Subo las escaleras y sigo escuchando el ruido de la televisión. Ya es tarde y ahora se escucha el monologo vacío de uno de esos pastores cristianos que salen en la televisión de noche. De esos que hablan sobre la Biblia por horas enteras, concentrándose en un versículo explicando cómo en esas palabras se resume y se explica la vida. O hablan de Satanás. Siempre terminan hablando de Satanás, los pastores cristianos que salen en la tele. Les encanta, supongo que será por eso de que dicen que el miedo vende, pero es que cada vez que me acercó a la televisión está uno de esos pastores hablando de Satanás, del infierno y de la lujuria. La lujuria es otro de esos temas que los absorbe. A los pastores. Mientras más me acerco a la puerta, más claras son sus palabras pero menos entiendo lo que el pastor trata de decir. Me imagino, sin verlo, al pastor: un poco mayor que yo, pero con mucho mejor pelo: más abundante, mejor cuidado, peinado. Ciertamente peinado. Tengo la idea de que todos quienes hablan en la tele tienen buena dentadura, abundante cabellera. Y obvio, están bien peinados. Yo no. Cuando trabajo, tengo la tendencia de meter mis dedos entre mi pelo, jalarlo en todas direcciones. Quedo muy despeinado. Cada vez son menos pelos los que puedo jalar. Aun así, siempre ando despeinado.
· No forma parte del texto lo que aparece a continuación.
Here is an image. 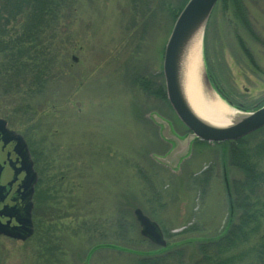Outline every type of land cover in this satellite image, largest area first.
Masks as SVG:
<instances>
[{"label": "rangeland", "instance_id": "obj_1", "mask_svg": "<svg viewBox=\"0 0 264 264\" xmlns=\"http://www.w3.org/2000/svg\"><path fill=\"white\" fill-rule=\"evenodd\" d=\"M186 1L68 0L47 33L49 78L34 96L44 106L24 115L0 87V117L26 141L38 173L33 209L46 214L49 196L59 202L50 226L65 264H80L96 243L110 245L89 264H131L123 249H157L140 241L138 225L129 229L135 208L173 234L167 242L211 236L225 225L220 146L176 147L187 129L140 84L164 85V46ZM201 59L218 95L238 105L226 103L234 113L263 105L264 0H218ZM33 237L0 236V264H42Z\"/></svg>", "mask_w": 264, "mask_h": 264}, {"label": "trees", "instance_id": "obj_2", "mask_svg": "<svg viewBox=\"0 0 264 264\" xmlns=\"http://www.w3.org/2000/svg\"><path fill=\"white\" fill-rule=\"evenodd\" d=\"M66 1L0 0V87L5 98L10 96L8 103H13L16 111L24 115L44 106V103L36 102L34 96L44 90L49 78V72L46 78L49 63L45 56L47 33L58 22ZM140 84L144 93L167 103L162 81L142 79ZM33 101L36 105H32ZM213 145L221 148L222 180L228 209L225 225L214 235L180 238L157 249L136 251L122 248L134 256L131 264H264V126L238 140ZM34 194L37 201L38 194L35 191ZM48 198L51 201L47 203L49 211L46 214H40V211L37 214L36 206L32 211L34 254H38L36 258L41 259L42 264H60L63 254L53 241L56 238L52 232L54 226H50L53 220L51 208L59 202L52 196ZM132 221L125 223L130 230L138 227L134 216ZM158 224L164 237L173 236L167 235L161 222ZM187 230L185 228L181 233L185 234ZM138 238L150 245L142 236ZM105 245L110 244L92 245L79 263L89 264L95 251Z\"/></svg>", "mask_w": 264, "mask_h": 264}, {"label": "water", "instance_id": "obj_3", "mask_svg": "<svg viewBox=\"0 0 264 264\" xmlns=\"http://www.w3.org/2000/svg\"><path fill=\"white\" fill-rule=\"evenodd\" d=\"M217 1L187 0L175 18L164 46L162 74L166 98L178 120L187 129V136L183 140H175L174 136L167 135L174 138L176 147L187 148L196 140L234 141L264 126V104L257 109L244 111L245 113L241 110L238 111L239 113H234L230 107L238 108L230 105V102H226L214 90L203 64L199 71L202 86L213 92L232 111L233 115L231 117L225 115V124L222 125L207 123L192 112L182 93L179 73L184 48L198 31L202 38L204 26ZM0 145L1 147L9 146L6 160L9 170L4 171V163L0 161V235L23 241L33 233L31 210L37 174L33 169L26 141L20 134L8 129L6 120L3 118H0ZM170 156L175 157L176 160L179 157H176L175 153ZM3 172L5 179L9 177L6 181ZM133 213L140 228V235L156 246L165 247L166 241L159 225L139 208H135Z\"/></svg>", "mask_w": 264, "mask_h": 264}, {"label": "bare ground", "instance_id": "obj_4", "mask_svg": "<svg viewBox=\"0 0 264 264\" xmlns=\"http://www.w3.org/2000/svg\"><path fill=\"white\" fill-rule=\"evenodd\" d=\"M201 64V37L198 31L185 46L180 59L182 93L192 112L200 119L213 125L225 124V115L231 117L233 113L213 92L202 86Z\"/></svg>", "mask_w": 264, "mask_h": 264}, {"label": "flooded vegetation", "instance_id": "obj_5", "mask_svg": "<svg viewBox=\"0 0 264 264\" xmlns=\"http://www.w3.org/2000/svg\"><path fill=\"white\" fill-rule=\"evenodd\" d=\"M9 153V146L7 145V146H4V147H1V145H0V161L1 162H3L4 164H3V168H4V171H6V169H8L9 170V168H8V166H7V163H6V160H7V154ZM37 172V171H36ZM4 173V172H3ZM37 175H38V173H37ZM9 178V177H8ZM7 178V179H8ZM4 179H5V173H4ZM7 179H5V181L7 180ZM8 198H9V196H8ZM5 200H7V199H5Z\"/></svg>", "mask_w": 264, "mask_h": 264}]
</instances>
Cuando abro la puerta para salir de mi oficina, ya es de noche. Todo está obscuro, excepto por el refilón del cuarto que está iluminado con la luz de la tele. Me imagino que los niños deben de estar acurrucados en el couch del cuarto de la tele. Los visualizo dormidos uno encima del otro. Así nos quedábamos antes, todos dormidos enfrente de la tele. Hasta que su mamá nos despertaba. Espero se hayan cambiado a sus pijamas, si no, ya se tendrán que quedar así hasta mañana. No me gusta despertarlos cuando ya se quedaron dormidos. Luego les cuesta volverse a dormir. Antes claro, los podía cargar a sus cuartos. Ahora ya pesan demasiado.

Antes de apagarles la tele, voy al refri para ver si me dejaron algo para poder comer. Tengo hambre. Sigo teniendo hambre. Desde que baje a mi oficina, he tenido hambre. Para la próxima, tendré que comprarme unas nueces para poder picar mientras trabajo. Nueces o algo. Chance una barra. Ya me quité el hábito de picar papas fritas, de las que vienen en bolsas, porque el teclado y mis dedos quedaban muy grasosos y luego todo queda resbaloso y me quedaba sin poder trabajar.

Voy al cuarto de la tele. Me fijo en mis pantuflas. Aunque camino poco en ellas, están cada vez mas desgastadas. Tendré que hacer otra inversión en pantuflas. Siento nostalgia porque no me gusta ir a comprar este tipo de menesteres, y ya me encariñe con estas. Me las regalo mi esposa antes de que sucediera todo. Supongo que por eso me gustan. Bueno, eso y porque son muy cómodas. Escucho que el pastor cristiano sigue hablando. Supongo que igual se trata de convencer, inclusive a él mismo, con tanta hablada. Supongo. Supongo no es fácil vender espacios en la eternidad aquí en la tierra. Aunque luego me doy cuenta de lo contrario. Sobre todo si hablas mucho de Satanás. El dedo de mi pie derecho se asoma a través de mi pantufla. Suspiro porque no me va a quedar de otra mas que comprar un nuevo par. Por un momento pensé que mi iba a escapar de tener que hacer la compra. Espero que los pueda comprar directo en la computadora, sin verme obligado a salir de casa pues, para no dejar de trabajar.

Veo la tele. En efecto, quien habla tiene un pelo muy bien cuidado, está peinado con mucha pulcritud. Por un momento, el pelo bien peinado en capas del pastor evangélico me causa envidia. Nunca he entendido bien a bien cuál es la diferencia entre un pastor cristiano y uno evangélico. Supongo lo tendré que buscar al rato que regrese a trabajar. Exploro el sillón tratando de ubicar el control remoto para apagar la tele, pero no lo encuentro. Seguro esta debajo de alguno de los niños, en las comisuras del couch.

El cuarto huele a hombre.

Son tres hombres, un poco más jóvenes de lo que yo era, dormidos en el couch. Uno encima del otro. Acurrucados. Su rostro refleja un día feliz. Uno se levanta, sintiendo mi presencia, me pregunta con voz ronca, de hombre –-¿en qué está trabajando, Papi?